[TEXTO DE ORIGEM]
++++++++++++++++++++

Teerã Envolvida em Cenário Caótico Após Ataques a Depósitos de Combustível
No último domingo (8), Teerã, a capital do Irã, foi tomada por uma densa fumaça preta resultante de ataques a depósitos de combustível, criando uma atmosfera quase apocalíptica. Moradores relataram que ao acordar, a cidade ainda parecia estar na escuridão da noite, levando muitos a acender as luzes durante a manhã.
Por volta das 10h30 (horário de Brasília), veículos ainda circulavam com os faróis acesos nas ruas, enquanto o clima chuvoso e as nuvens densas contribuíam para a confusão, misturando-se com as colunas de fumaça que se espalhavam pela cidade.
O cenário caótico foi intensificado pelo forte cheiro de queimado em diversos bairros, refletindo a gravidade da situação no nono dia do conflito iniciado por ataques de Israel e Estados Unidos.

++++++++++++++++++++

[INSTRUÇÕES]
a) Transcreva do texto sobre Teerã o trecho que começa em "Teerã Envolvida em" e termina em "durante a manhã.".
b) Segundo o texto sobre Teerã, por volta de que horário de Brasília os veículos ainda circulavam com os faróis acesos?

[CONTEÚDO DOS DADOS]
++++++++++++++++++++

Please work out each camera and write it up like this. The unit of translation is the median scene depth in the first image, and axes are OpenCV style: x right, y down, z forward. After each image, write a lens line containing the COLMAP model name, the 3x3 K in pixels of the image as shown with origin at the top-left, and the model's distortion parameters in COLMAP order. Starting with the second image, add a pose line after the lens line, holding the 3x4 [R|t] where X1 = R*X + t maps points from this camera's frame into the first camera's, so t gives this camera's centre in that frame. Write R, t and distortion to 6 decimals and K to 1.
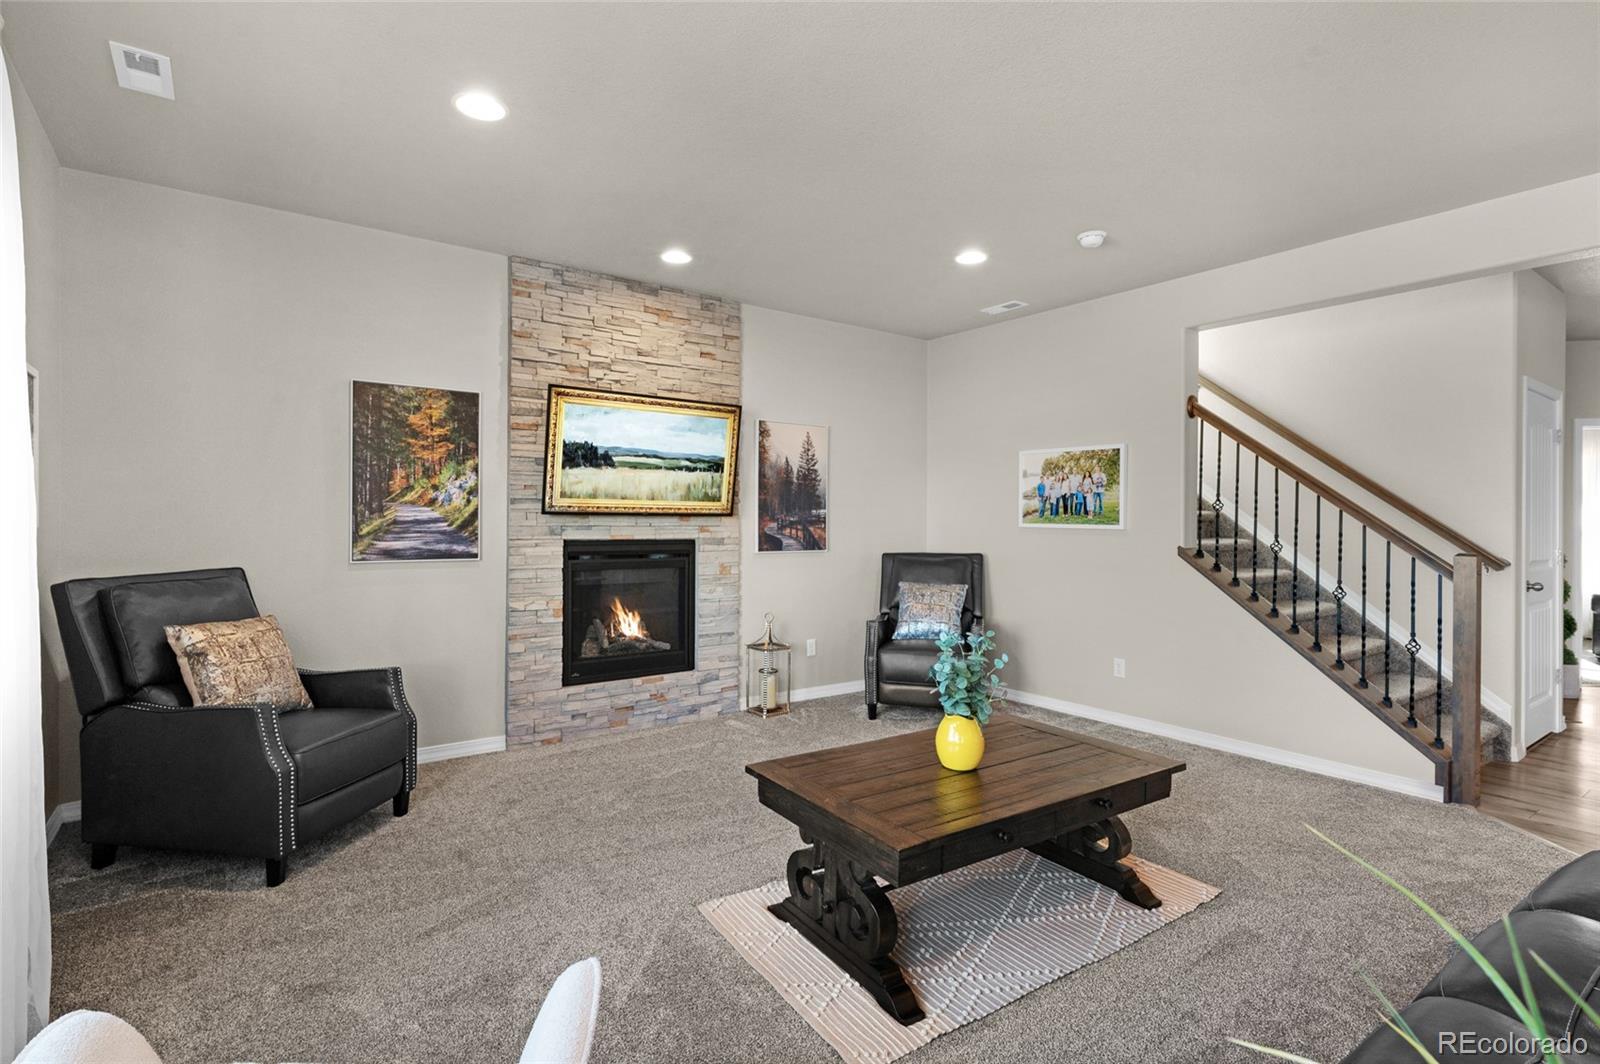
lens RADIAL K [[774.8, 0, 800.9], [0, 774.8, 531.3], [0, 0, 1]] dist [0.018072, 0.000114]
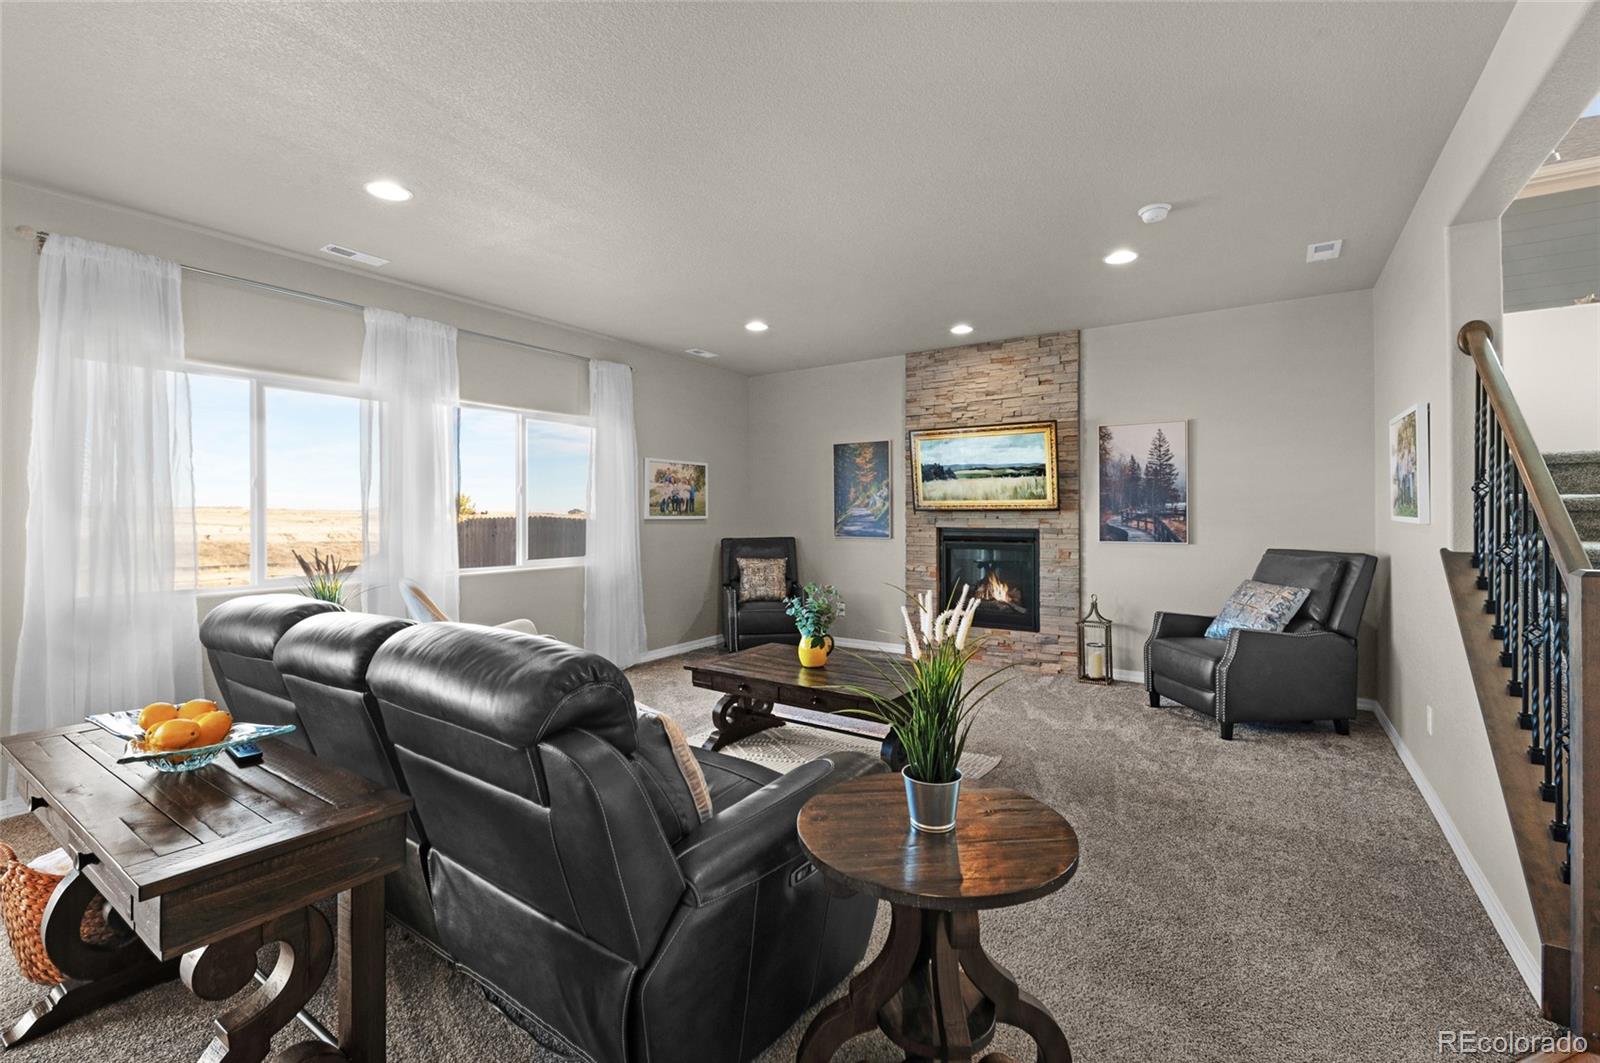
lens RADIAL K [[692.6, 0, 799.4], [0, 692.6, 520.6], [0, 0, 1]] dist [-0.001203, -0.000135]
pose [[0.336525, 0.006686, -0.941651, 0.836876], [-0.005142, 0.999973, 0.005263, -0.007979], [0.941660, 0.003071, 0.336551, 0.263901]]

++++++++++++++++++++

[RESPOSTAS]
a)
Teerã Envolvida em Cenário Caótico Após Ataques a Depósitos de Combustível
No último domingo (8), Teerã, a capital do Irã, foi tomada por uma densa fumaça preta resultante de ataques a depósitos de combustível, criando uma atmosfera quase apocalíptica. Moradores relataram que ao acordar, a cidade ainda parecia estar na escuridão da noite, levando muitos a acender as luzes durante a manhã.

b) Por volta das 10h30.